### Testo fornito
================================
Storia del ventilatore, come si è evoluto nel tempo

Storia del ventilatore, come si è evoluto nel tempo

Mitigare il caldo è stata una costante nella storia dell’umanità; rinfrescarsi in un luogo ombreggiato, fare un tuffo o usare un ventaglio erano alcune delle soluzioni prima dell’invenzione del ventilatore. Sebbene oggi questo apparecchio elettrico ci sembri un oggetto di uso quotidiano e lo consideriamo un po’ obsoleto con l’arrivo degli impianti di aria condizionata, in realtà la sua invenzione ha segnato un prima e un dopo in molti aspetti sociali ed economici del XIX secolo.

Breve storia dei ventilatori

Possiamo pensare che il ventilatore sia un’invenzione relativamente recente, ma in realtà nel corso della storia sono stati creati diversi modelli e sistemi di refrigerazione che sono stati utilizzati con maggior o minor successo dai nostri antenati:

  • Gli egiziani bagnavano la biancheria da letto per combattere il caldo e favorire un sonno migliore.
  • Già 500 anni A.C. in India e Medio Oriente fu creato il “punkah”, un ventilatore appeso al soffitto azionato tramite corde tirate dai servi. Sono quindi i primi ventilatori semi-meccanici creati dall’uomo.
  • Possiamo anche considerare i cinesi come pionieri nella meccanizzazione dei ventilatori. Ding Huan fu un inventore che intorno all’anno 180 creò un ventilatore rotante azionato manualmente destinato a rinfrescare le stanze del palazzo.

Origine dei ventilatori elettrici

Non è fino alla rivoluzione industriale che si sviluppa l’origine del ventilatore come lo conosciamo oggi. Nel 1832, Omar-Rajeen Jumala creò il primo ventilatore meccanico, composto da grandi pale metalliche o di legno azionate da ruote idrauliche e inizialmente destinato per le fabbriche e le miniere di carbone.
================================
### Dati forniti
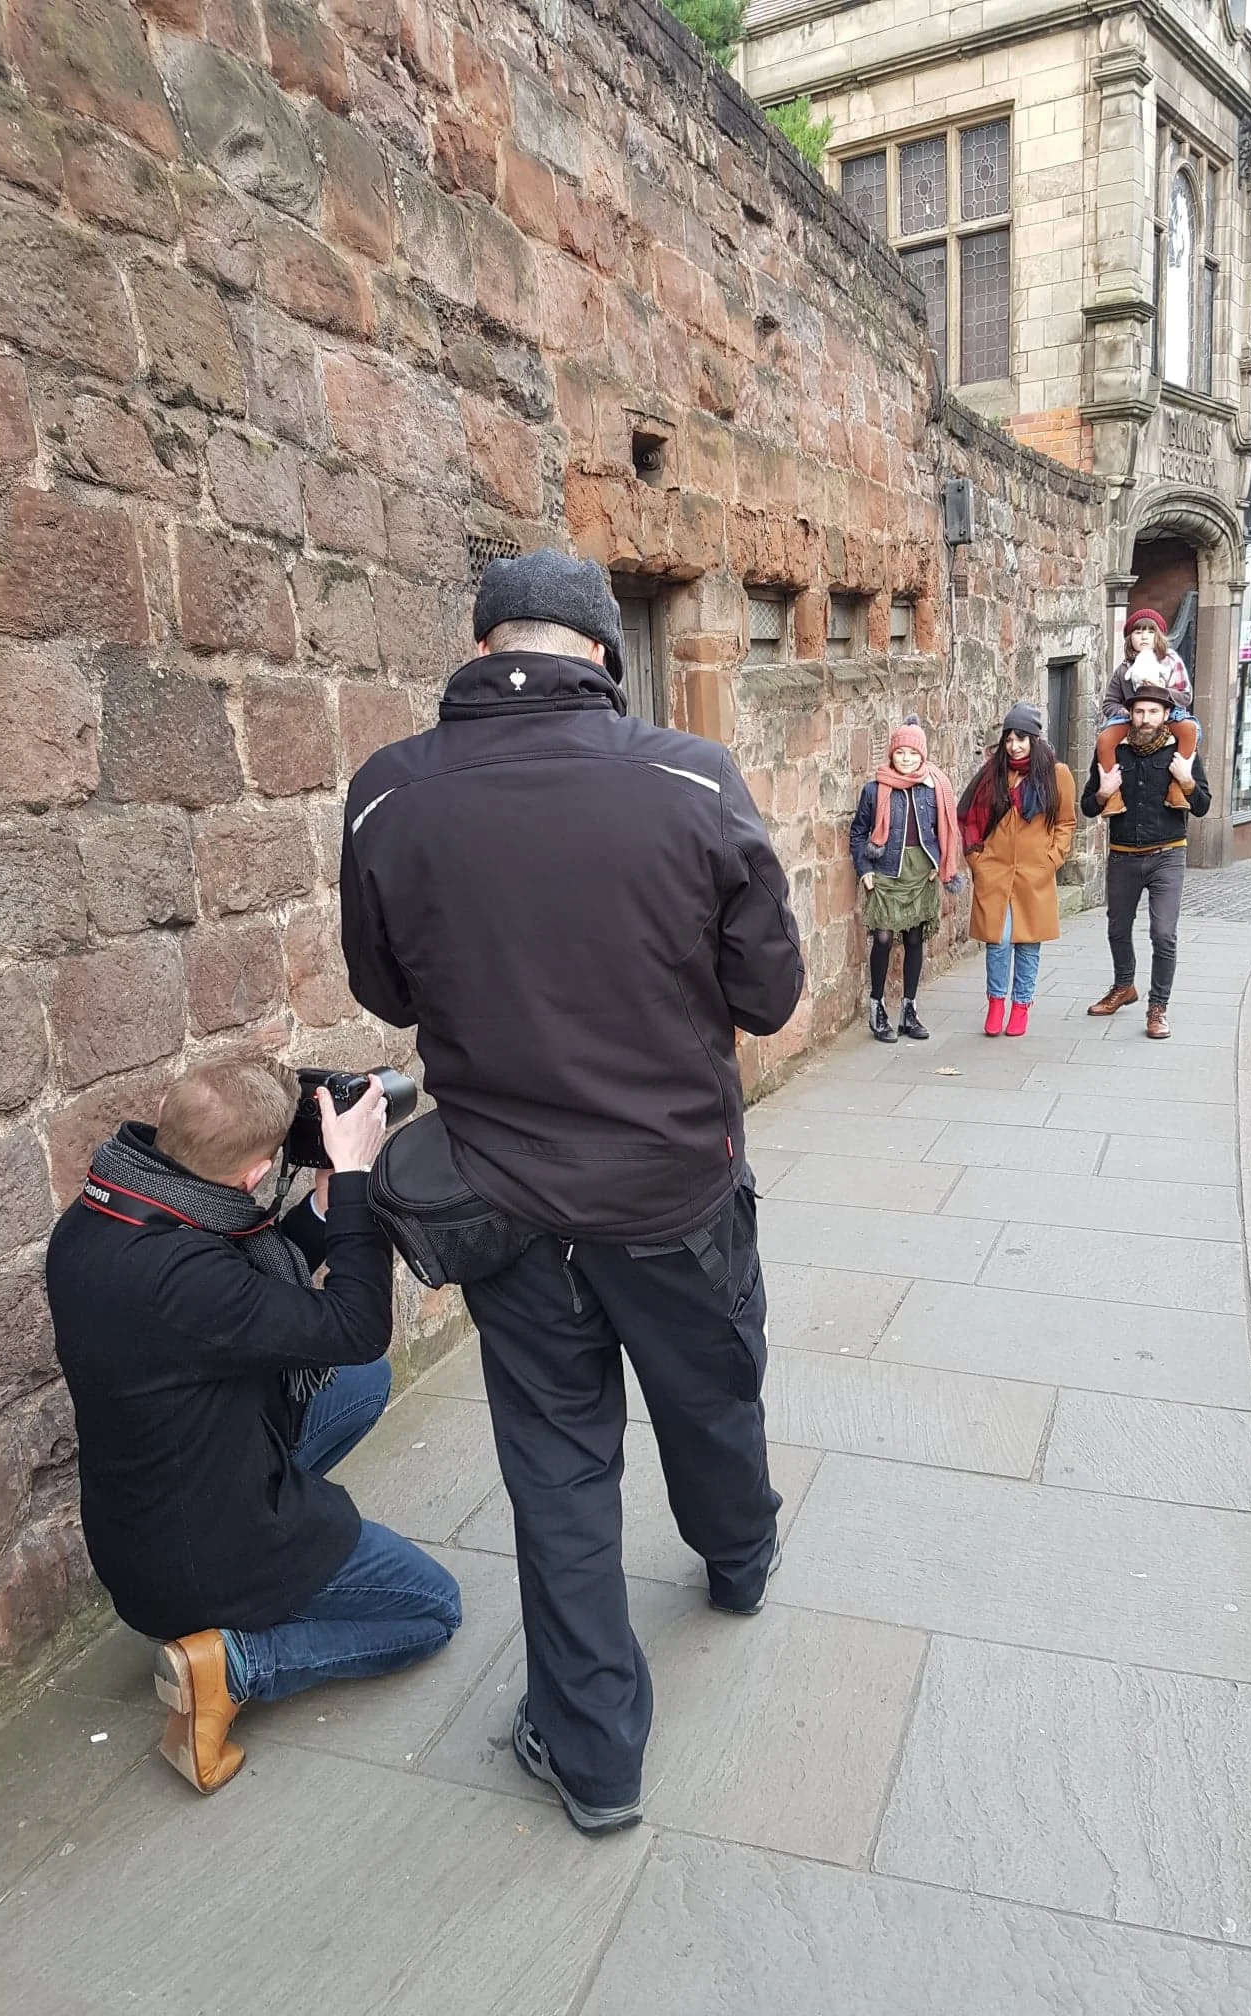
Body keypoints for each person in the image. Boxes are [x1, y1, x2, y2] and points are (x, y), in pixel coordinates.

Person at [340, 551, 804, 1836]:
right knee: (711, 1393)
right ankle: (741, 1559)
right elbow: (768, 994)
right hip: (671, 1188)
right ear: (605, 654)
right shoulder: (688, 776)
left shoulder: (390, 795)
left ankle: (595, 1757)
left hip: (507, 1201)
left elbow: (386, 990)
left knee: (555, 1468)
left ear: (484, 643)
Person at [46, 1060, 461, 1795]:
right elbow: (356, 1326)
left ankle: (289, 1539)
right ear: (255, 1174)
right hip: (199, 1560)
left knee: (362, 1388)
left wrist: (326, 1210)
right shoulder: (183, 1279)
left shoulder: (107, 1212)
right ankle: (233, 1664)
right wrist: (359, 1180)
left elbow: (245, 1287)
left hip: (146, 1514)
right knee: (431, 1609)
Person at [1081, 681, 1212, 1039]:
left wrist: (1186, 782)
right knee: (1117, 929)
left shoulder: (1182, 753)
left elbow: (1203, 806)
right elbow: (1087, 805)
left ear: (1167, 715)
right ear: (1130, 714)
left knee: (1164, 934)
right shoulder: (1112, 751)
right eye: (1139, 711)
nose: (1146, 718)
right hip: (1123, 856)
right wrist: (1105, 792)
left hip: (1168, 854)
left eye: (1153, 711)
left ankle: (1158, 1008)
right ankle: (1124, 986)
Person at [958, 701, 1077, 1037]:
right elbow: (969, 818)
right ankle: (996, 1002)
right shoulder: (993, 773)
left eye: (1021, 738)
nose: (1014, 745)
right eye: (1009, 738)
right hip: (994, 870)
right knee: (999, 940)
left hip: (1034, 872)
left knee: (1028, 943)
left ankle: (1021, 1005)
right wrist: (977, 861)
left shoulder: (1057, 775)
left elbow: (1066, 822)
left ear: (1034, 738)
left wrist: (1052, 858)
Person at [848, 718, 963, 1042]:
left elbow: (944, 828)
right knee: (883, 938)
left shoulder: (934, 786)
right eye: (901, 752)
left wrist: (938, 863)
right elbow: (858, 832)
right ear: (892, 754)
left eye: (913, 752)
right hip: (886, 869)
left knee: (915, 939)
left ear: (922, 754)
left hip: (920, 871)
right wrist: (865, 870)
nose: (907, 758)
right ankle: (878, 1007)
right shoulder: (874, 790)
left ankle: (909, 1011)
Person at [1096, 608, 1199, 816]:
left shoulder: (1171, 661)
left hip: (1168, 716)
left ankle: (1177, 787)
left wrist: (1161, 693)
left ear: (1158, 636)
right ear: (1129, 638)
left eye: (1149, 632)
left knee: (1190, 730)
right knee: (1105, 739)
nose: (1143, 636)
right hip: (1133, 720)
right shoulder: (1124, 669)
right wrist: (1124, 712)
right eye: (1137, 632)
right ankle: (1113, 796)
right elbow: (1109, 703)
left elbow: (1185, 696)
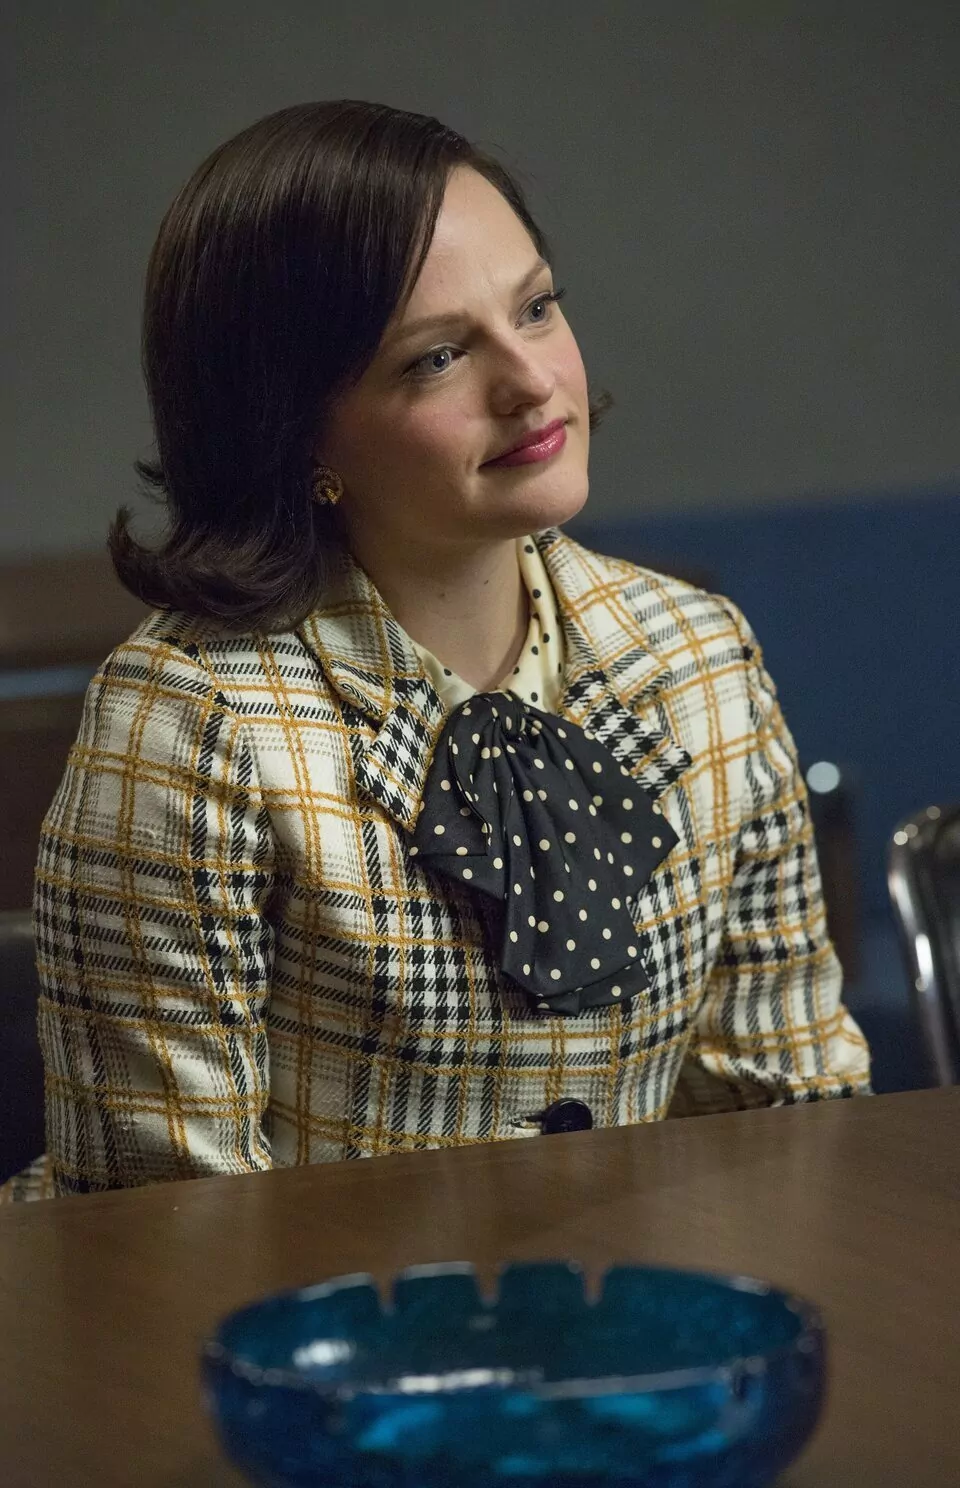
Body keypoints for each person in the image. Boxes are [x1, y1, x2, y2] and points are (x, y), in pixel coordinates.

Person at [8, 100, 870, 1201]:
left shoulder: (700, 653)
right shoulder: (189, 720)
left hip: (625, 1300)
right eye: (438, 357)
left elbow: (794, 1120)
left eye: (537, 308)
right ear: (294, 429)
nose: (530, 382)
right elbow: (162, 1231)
================================
### Istruzioni del compito
Prosegui il testo sulla storia del ventilatore riprendendo subito dopo la sua ultima frase. I dati non hanno alcun legame con il testo sulla storia del ventilatore.

### Spazio risposta
Nello stesso secolo, Thomas Alva Edison e Nikola Tesla introdussero l’energia elettrica in maniera massiccia, il che favorì alla fine del secolo il lavoro di un apprendista di Edison, l’americano Schuyler Skaats Wheeler, che poté lavorare su diversi progetti e nel 1886 presentò i primi ventilatori elettrici.

Solo pochi anni dopo, Philip Diehl, un ingegnere di origine tedesca emigrato negli Stati Uniti, ebbe un’idea che brevettò nel 1882. Montò le pale di un ventilatore su un motore elettrico che lui stesso aveva inventato e che aveva utilizzato per le macchine da cucire Singer. Dopo aver adattato il motore e posizionato le pale, montò il suo apparecchio sul soffitto, così iniziarono a comparire i primi ventilatori da soffitto. Successivamente, apportò alcune modifiche e aggiunse una giuntura al ventilatore, il che permise di dirigere il flusso d’aria. Fu il primo ventilatore oscillante.

Gradualmente, il ventilatore fu modificato e aggiornato fino a dare origine a diversi tipi di ventilatori, tra cui quello da tavolo, da soffitto, da parete e da pavimento, la cui accettazione fu così grande che il loro uso si diffuse in tutto il mondo. Potremmo dire che tra le invenzioni, il ventilatore ha contribuito in modo molto positivo a diversi settori industriali del XIX secolo e ha permesso alla popolazione mondiale di combattere il caldo in modo efficiente ed economico.